For this exercise, please try to reproduce the results from Experiment 2 of the associated paper (de la Fuente, Santiago, Roman, Dumitrache, & Casasanto, 2014). The PDF of the paper is included in the same folder as this Rmd file.
Researchers tested the question of whether temporal focus differs between Moroccan and Spanish cultures, hypothesizing that Moroccans are more past-focused, whereas Spaniards are more future-focused. Two groups of participants (\(N = 40\) Moroccan and \(N=40\) Spanish) completed a temporal-focus questionnaire that contained questions about past-focused (“PAST”) and future-focused (“FUTURE”) topics. In response to each question, participants provided a rating on a 5-point Likert scale on which lower scores indicated less agreement and higher scores indicated greater agreement. The authors then performed a mixed-design ANOVA with agreement score as the dependent variable, group (Moroccan or Spanish, between-subjects) as the fixed-effects factor, and temporal focus (past or future, within-subjects) as the random effects factor. In addition, the authors performed unpaired two-sample t-tests to determine whether there was a significant difference between the two groups in agreement scores for PAST questions, and whether there was a significant difference in scores for FUTURE questions.
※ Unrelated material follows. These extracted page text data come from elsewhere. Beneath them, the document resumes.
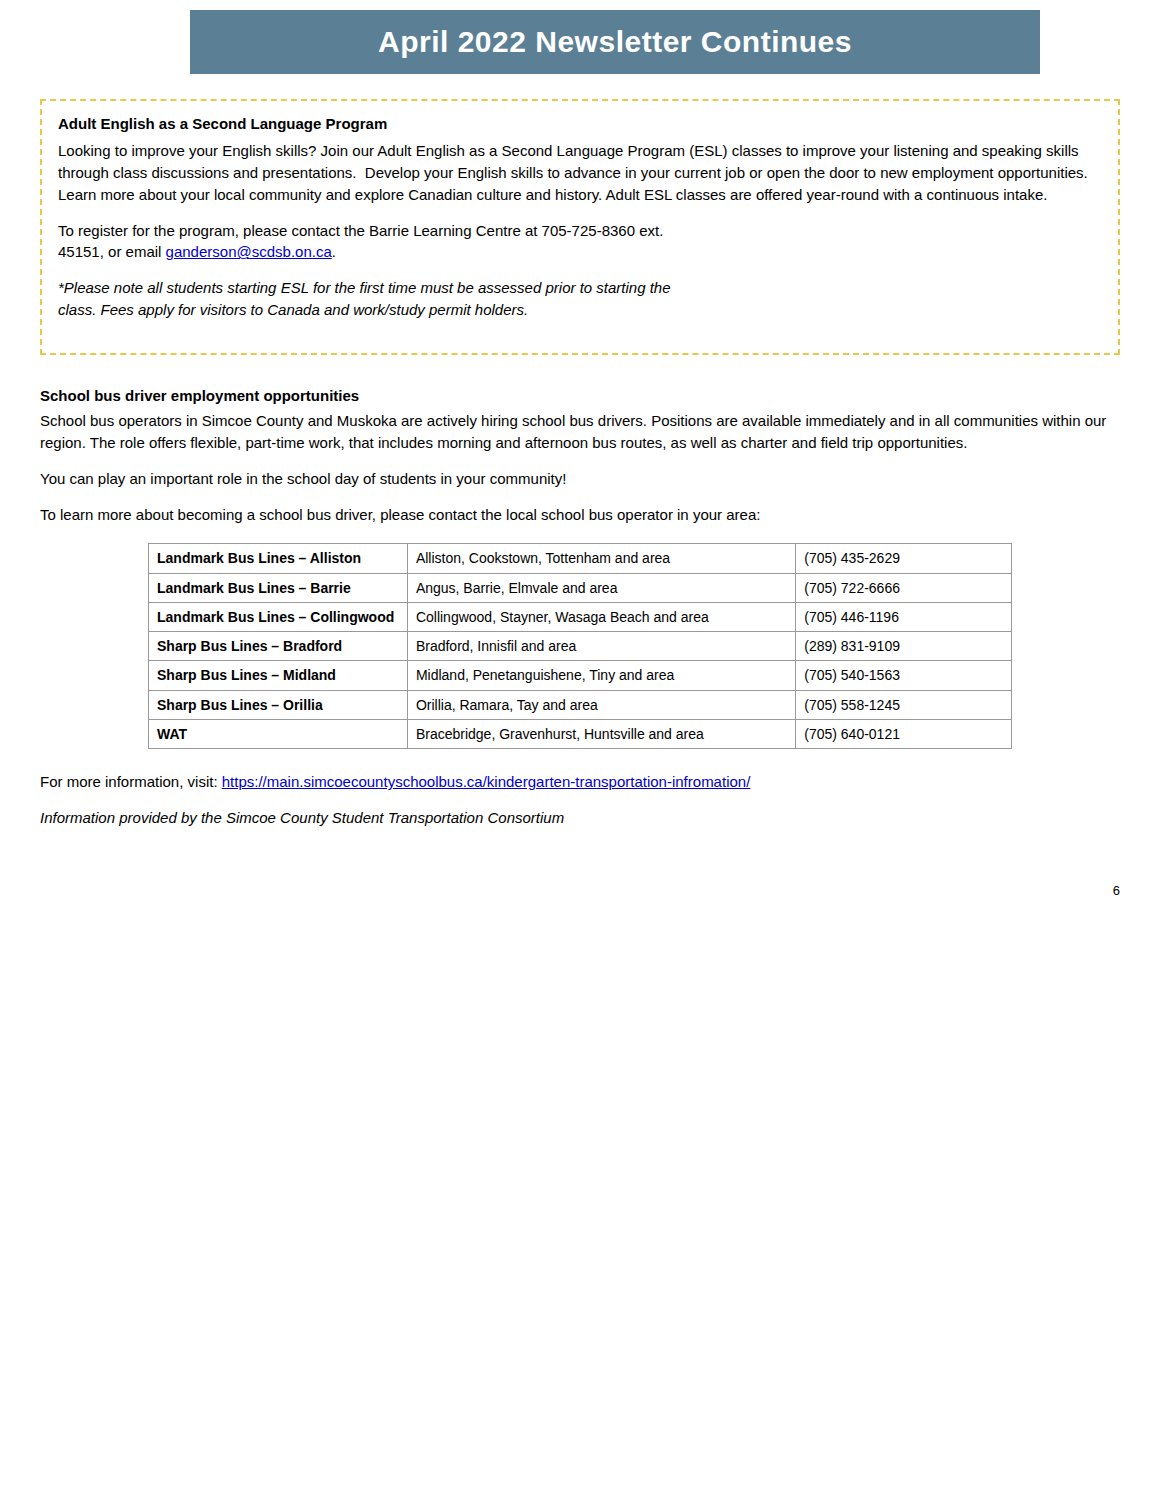April 2022 Newsletter Continues
Adult English as a Second Language Program
Looking to improve your English skills? Join our Adult English as a Second Language Program (ESL) classes to improve your listening and speaking skills through class discussions and presentations. Develop your English skills to advance in your current job or open the door to new employment opportunities. Learn more about your local community and explore Canadian culture and history. Adult ESL classes are offered year-round with a continuous intake.
To register for the program, please contact the Barrie Learning Centre at 705-725-8360 ext. 45151, or email ganderson@scdsb.on.ca.
*Please note all students starting ESL for the first time must be assessed prior to starting the class. Fees apply for visitors to Canada and work/study permit holders.
School bus driver employment opportunities
School bus operators in Simcoe County and Muskoka are actively hiring school bus drivers. Positions are available immediately and in all communities within our region. The role offers flexible, part-time work, that includes morning and afternoon bus routes, as well as charter and field trip opportunities.
You can play an important role in the school day of students in your community!
To learn more about becoming a school bus driver, please contact the local school bus operator in your area:
| Landmark Bus Lines – Alliston | Alliston, Cookstown, Tottenham and area | (705) 435-2629 |
| Landmark Bus Lines – Barrie | Angus, Barrie, Elmvale and area | (705) 722-6666 |
| Landmark Bus Lines – Collingwood | Collingwood, Stayner, Wasaga Beach and area | (705) 446-1196 |
| Sharp Bus Lines – Bradford | Bradford, Innisfil and area | (289) 831-9109 |
| Sharp Bus Lines – Midland | Midland, Penetanguishene, Tiny and area | (705) 540-1563 |
| Sharp Bus Lines – Orillia | Orillia, Ramara, Tay and area | (705) 558-1245 |
| WAT | Bracebridge, Gravenhurst, Huntsville and area | (705) 640-0121 |
For more information, visit: https://main.simcoecountyschoolbus.ca/kindergarten-transportation-infromation/
Information provided by the Simcoe County Student Transportation Consortium
6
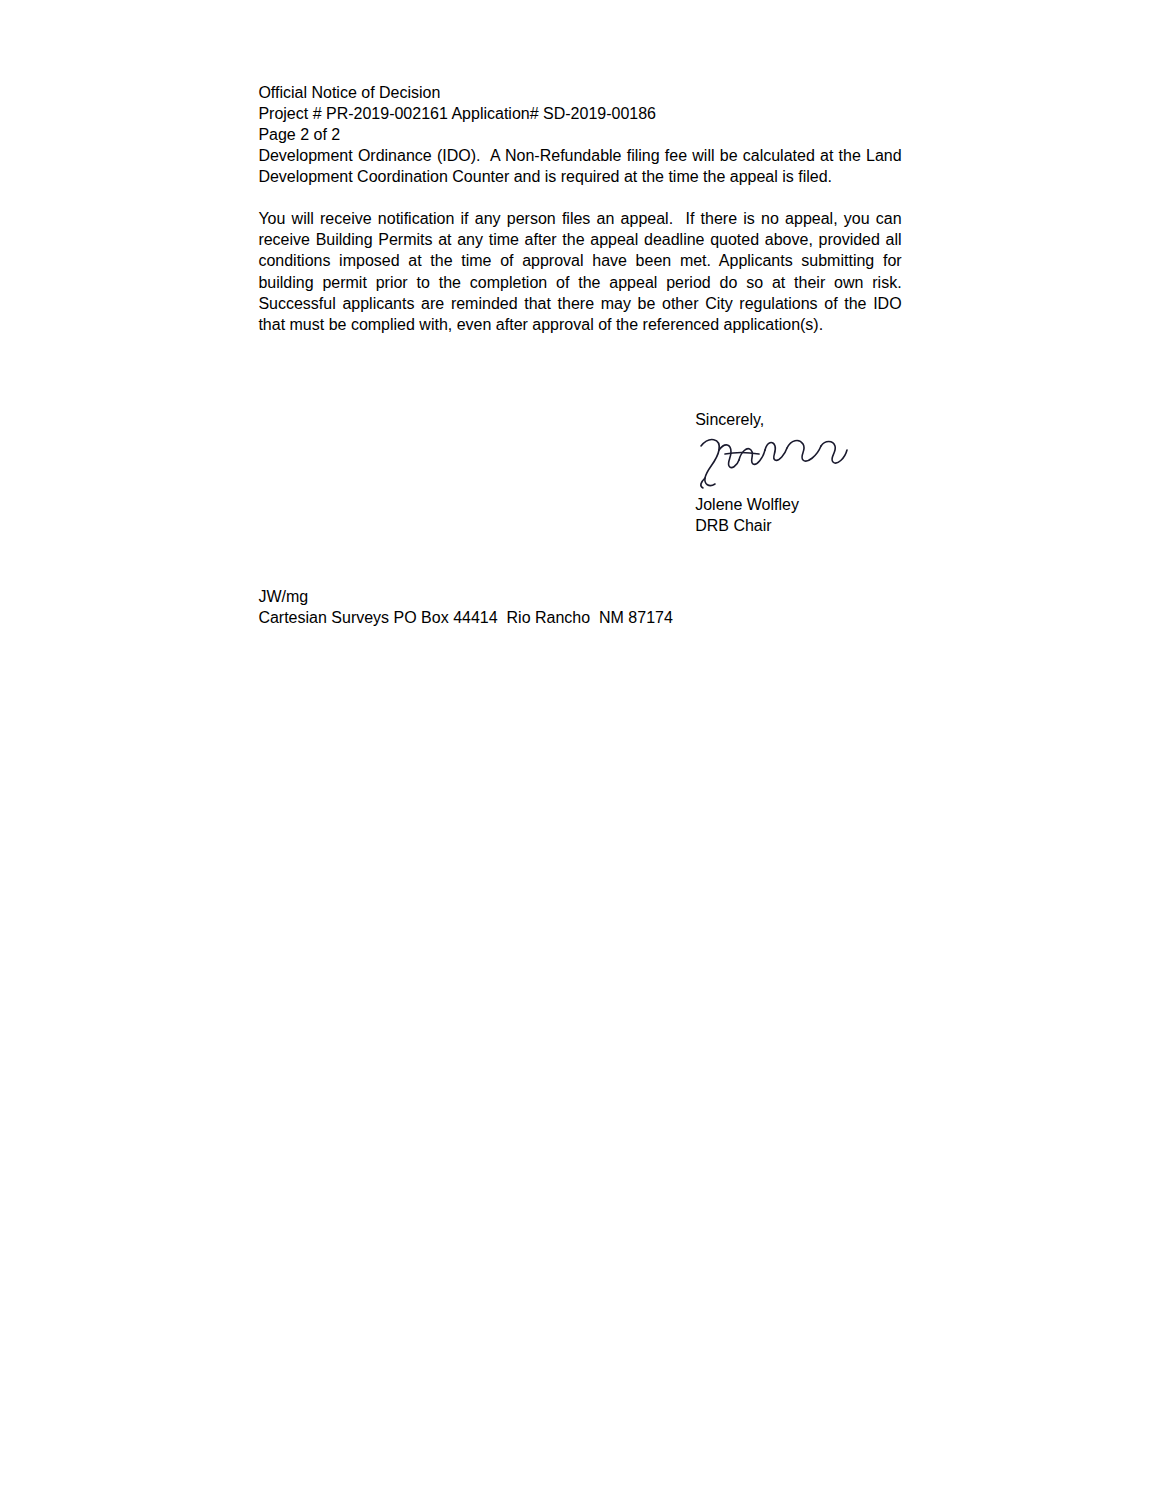Official Notice of Decision
Project # PR-2019-002161 Application# SD-2019-00186
Page 2 of 2
Development Ordinance (IDO). A Non-Refundable filing fee will be calculated at the Land Development Coordination Counter and is required at the time the appeal is filed.
You will receive notification if any person files an appeal. If there is no appeal, you can receive Building Permits at any time after the appeal deadline quoted above, provided all conditions imposed at the time of approval have been met. Applicants submitting for building permit prior to the completion of the appeal period do so at their own risk. Successful applicants are reminded that there may be other City regulations of the IDO that must be complied with, even after approval of the referenced application(s).
Sincerely,
Jolene Wolfley
DRB Chair
JW/mg
Cartesian Surveys PO Box 44414 Rio Rancho NM 87174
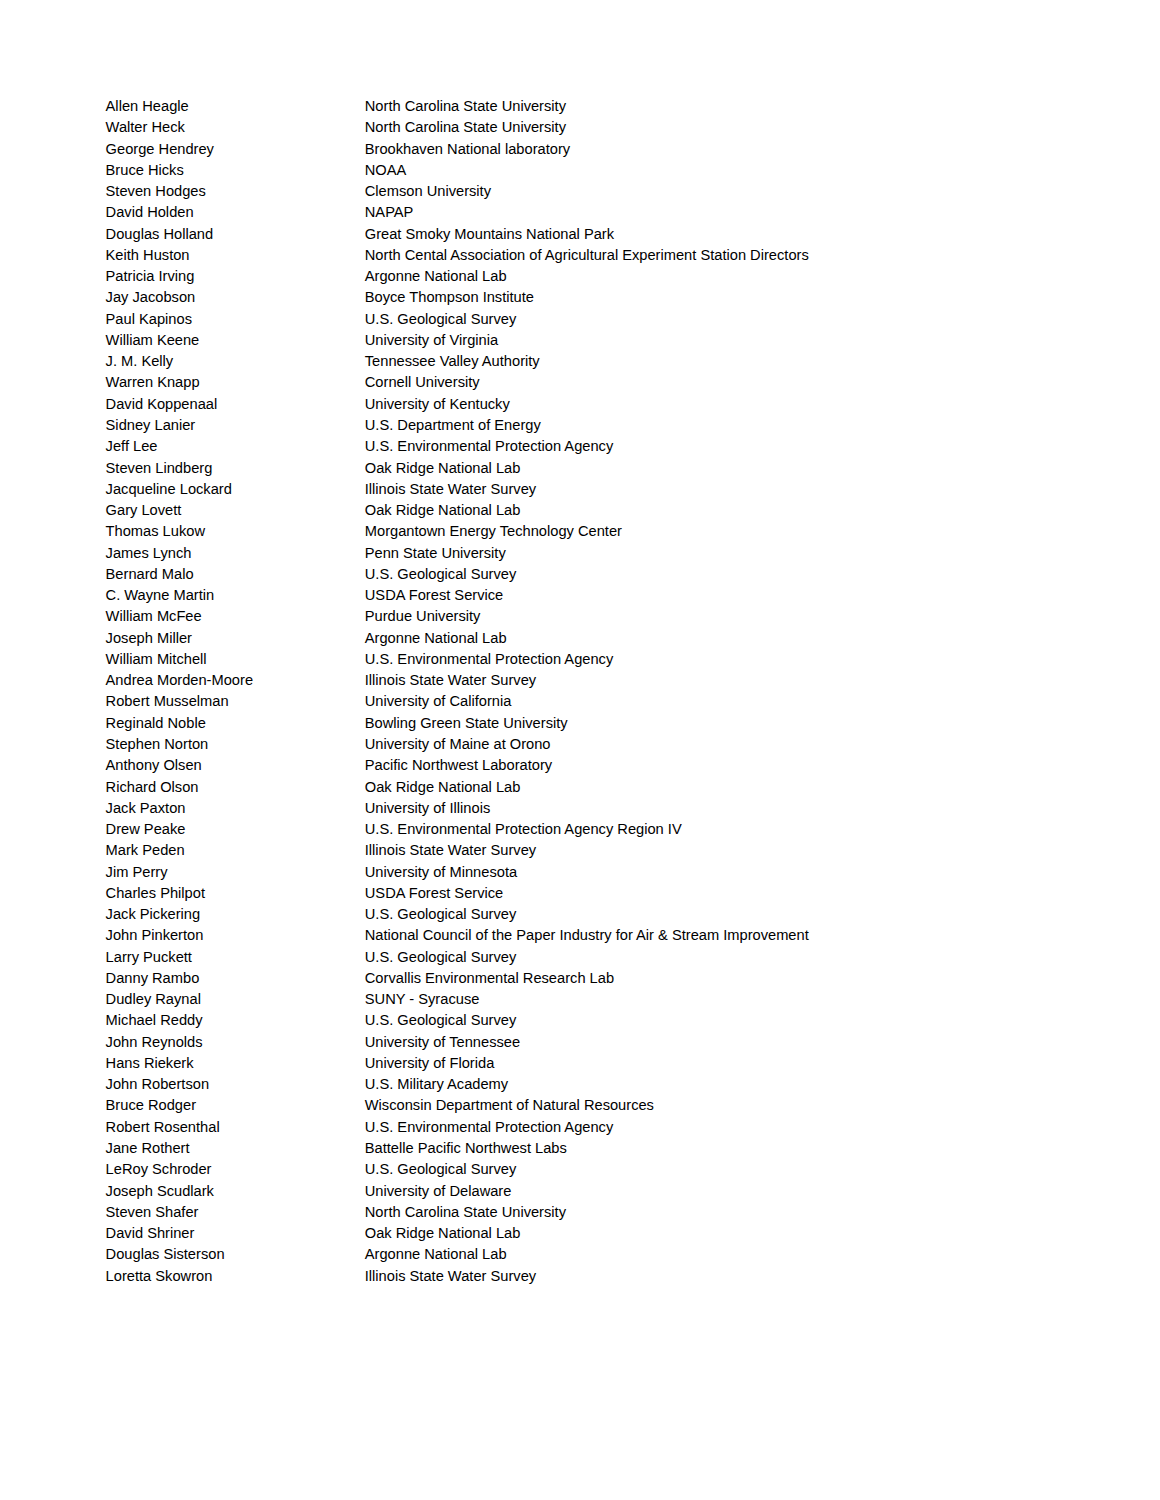| Allen Heagle | North Carolina State University |
| Walter Heck | North Carolina State University |
| George Hendrey | Brookhaven National laboratory |
| Bruce Hicks | NOAA |
| Steven Hodges | Clemson University |
| David Holden | NAPAP |
| Douglas Holland | Great Smoky Mountains National Park |
| Keith Huston | North Cental Association of Agricultural Experiment Station Directors |
| Patricia Irving | Argonne National Lab |
| Jay Jacobson | Boyce Thompson Institute |
| Paul Kapinos | U.S. Geological Survey |
| William Keene | University of Virginia |
| J. M. Kelly | Tennessee Valley Authority |
| Warren Knapp | Cornell University |
| David Koppenaal | University of Kentucky |
| Sidney Lanier | U.S. Department of Energy |
| Jeff Lee | U.S. Environmental Protection Agency |
| Steven Lindberg | Oak Ridge National Lab |
| Jacqueline Lockard | Illinois State Water Survey |
| Gary Lovett | Oak Ridge National Lab |
| Thomas Lukow | Morgantown Energy Technology Center |
| James Lynch | Penn State University |
| Bernard Malo | U.S. Geological Survey |
| C. Wayne Martin | USDA Forest Service |
| William McFee | Purdue University |
| Joseph Miller | Argonne National Lab |
| William Mitchell | U.S. Environmental Protection Agency |
| Andrea Morden-Moore | Illinois State Water Survey |
| Robert Musselman | University of California |
| Reginald Noble | Bowling Green State University |
| Stephen Norton | University of Maine at Orono |
| Anthony Olsen | Pacific Northwest Laboratory |
| Richard Olson | Oak Ridge National Lab |
| Jack Paxton | University of Illinois |
| Drew Peake | U.S. Environmental Protection Agency Region IV |
| Mark Peden | Illinois State Water Survey |
| Jim Perry | University of Minnesota |
| Charles Philpot | USDA Forest Service |
| Jack Pickering | U.S. Geological Survey |
| John Pinkerton | National Council of the Paper Industry for Air & Stream Improvement |
| Larry Puckett | U.S. Geological Survey |
| Danny Rambo | Corvallis Environmental Research Lab |
| Dudley Raynal | SUNY - Syracuse |
| Michael Reddy | U.S. Geological Survey |
| John Reynolds | University of Tennessee |
| Hans Riekerk | University of Florida |
| John Robertson | U.S. Military Academy |
| Bruce Rodger | Wisconsin Department of Natural Resources |
| Robert Rosenthal | U.S. Environmental Protection Agency |
| Jane Rothert | Battelle Pacific Northwest Labs |
| LeRoy Schroder | U.S. Geological Survey |
| Joseph Scudlark | University of Delaware |
| Steven Shafer | North Carolina State University |
| David Shriner | Oak Ridge National Lab |
| Douglas Sisterson | Argonne National Lab |
| Loretta Skowron | Illinois State Water Survey |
Below is the specific result you will attempt to reproduce (quoted directly from the results section of Experiment 2):
According to a mixed analysis of variance (ANOVA) with group (Spanish vs. Moroccan) as a between-subjects factor and temporal focus (past vs. future) as a within-subjectS factor, temporal focus differed significantly between Spaniards and Moroccans, as indicated by a significant interaction of temporal focus and group, F(1, 78) = 19.12, p = .001, ηp2 = .20 (Fig. 2). Moroccans showed greater agreement with past-focused statements than Spaniards did, t(78) = 4.04, p = .001, and Spaniards showed greater agreement with future-focused statements than Moroccans did, t(78) = −3.32, p = .001. (de la Fuente et al., 2014, p. 1685).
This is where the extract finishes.